Qué se pide
¿Puedes prolongar el texto sobre los militares en funciones policiacas en México a partir de su última oración?

Fragmento
• • • •

Paradójicamente, y contrario a lo ocurrido en el resto de América Latina, la transición democrática en México se encontró con ausencia de cuadros policiacos profesionales, circunstancia que propició que el gobierno federal no tuviera alternativa que darle mayor presencia a los militares en funciones policíacas. Más de medio siglo de autoritarismo había dejado como uno de sus saldos más perniciosos un “sistema” –por llamarlo de algún modo—de policías estatales, municipales y, en ese entonces, judiciales federales, con altos niveles de corrupción, indisciplina, inoperancia e ineficiencia. El aparato militar, en cambio, se había forjado en la cultura de la disciplina, la efectividad, el servicio y, sobretodo, la lealtad. No obstante, muchos analistas manifestaron entonces su preocupación por los potenciales riesgos de colocar a las fuerzas armadas en la primera línea de defensa contra la delincuencia organizada. El principal de estos riesgos era la infiltración del crimen en la institución mejor armada, con mayor presencia nacional y con los más eficientes órganos de inteligencia del país. Esos temores se materializaron cuando en 1997 el primer fiscal antidrogas, el general Jesús Gutiérrez Rebollo, fue detenido en funciones acusado de vínculos con el Cártel de Juárez (junto con un amplio número de militares de alto rango). Sin embargo, hasta hace unos días, jamás se había llegado a arraigar de manera pública a tantos mandos militares de tan alto rango como los generales Ángeles, Dawe y Escorcia.

• • • •

Líneas proporcionadas

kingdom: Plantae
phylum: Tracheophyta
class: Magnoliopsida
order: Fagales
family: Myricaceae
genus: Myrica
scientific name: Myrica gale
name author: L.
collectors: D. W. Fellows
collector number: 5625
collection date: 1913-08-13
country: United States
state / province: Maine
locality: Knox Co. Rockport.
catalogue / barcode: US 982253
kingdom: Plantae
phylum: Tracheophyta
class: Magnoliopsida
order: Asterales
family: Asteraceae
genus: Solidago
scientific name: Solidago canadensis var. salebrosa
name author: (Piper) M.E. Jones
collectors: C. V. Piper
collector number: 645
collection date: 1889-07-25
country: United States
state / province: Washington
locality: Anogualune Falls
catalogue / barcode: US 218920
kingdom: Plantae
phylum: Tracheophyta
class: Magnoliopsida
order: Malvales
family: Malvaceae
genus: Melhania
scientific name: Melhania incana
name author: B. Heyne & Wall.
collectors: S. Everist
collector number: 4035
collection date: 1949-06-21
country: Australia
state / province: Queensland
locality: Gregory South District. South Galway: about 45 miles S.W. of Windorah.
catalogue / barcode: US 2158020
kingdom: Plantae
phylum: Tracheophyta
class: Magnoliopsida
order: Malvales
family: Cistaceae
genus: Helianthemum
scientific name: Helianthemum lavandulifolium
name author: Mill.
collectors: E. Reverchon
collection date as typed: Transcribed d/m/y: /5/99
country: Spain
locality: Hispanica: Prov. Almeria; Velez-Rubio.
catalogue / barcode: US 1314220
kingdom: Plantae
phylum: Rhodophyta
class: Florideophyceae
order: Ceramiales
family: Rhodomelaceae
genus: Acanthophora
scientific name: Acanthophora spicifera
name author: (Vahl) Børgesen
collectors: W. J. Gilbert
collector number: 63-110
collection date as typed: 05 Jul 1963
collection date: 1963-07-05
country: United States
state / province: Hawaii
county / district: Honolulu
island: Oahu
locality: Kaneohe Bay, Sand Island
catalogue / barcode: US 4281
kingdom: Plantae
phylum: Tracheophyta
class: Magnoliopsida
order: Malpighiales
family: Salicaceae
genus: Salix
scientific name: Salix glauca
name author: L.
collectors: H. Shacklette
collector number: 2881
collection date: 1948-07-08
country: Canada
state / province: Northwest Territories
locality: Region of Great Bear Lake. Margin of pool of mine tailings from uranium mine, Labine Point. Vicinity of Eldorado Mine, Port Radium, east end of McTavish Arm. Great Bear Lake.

• • • •

Resultado
Independientemente de que los militares capturados lleguen o no a ser procesados, el hecho tiene varias aristas muy graves. De no ser probados culpables, los aparatos de investigación tanto civiles como militares quedarían en entredicho. Si sí lo fueran, sobretodo en el caso del general Ángeles, significaría que el cáncer del narcotráfico habría llegado a tan sólo dos escalafones jerárquicos abajo del comandante supremo de las fuerzas armadas, o sea, a la Subsecretaría de la Defensa Nacional. Es cierto que el presidente Calderón, durante su reciente visita de Estado a Barbados, señaló que su gobierno “no tolerará actos contrarios a la ley, vengan de donde vengan”. Tal vez eso sea una buena señal respecto a que no habrá ningún órgano del gobierno que esté exento de ser alcanzado por la justicia. Ahora bien, si se ve esto con mayor frialdad, habría que contraponer los dos lados de una imposible disyuntiva: primero, ¿en verdad acabará siendo positivo el balance costo-beneficio de aumentar la injerencia del ejército en el combate a la delincuencia? Y, segundo, ¿había alternativa frente a la percepción gubernamental de que era el Estado mismo el que se encontraba asediado por organizaciones criminales en extremo poderosas? En teoría, la determinación de emplear a las fuerzas armadas se tomó de manera temporal mientras las policías del país transitaban hacia un esquema de profesionalización, capacitación y disciplina digno de un régimen en democracia. Desde esta perspectiva, la pregunta pertinente es si realmente se hizo todo lo posible por avanzar en este sentido.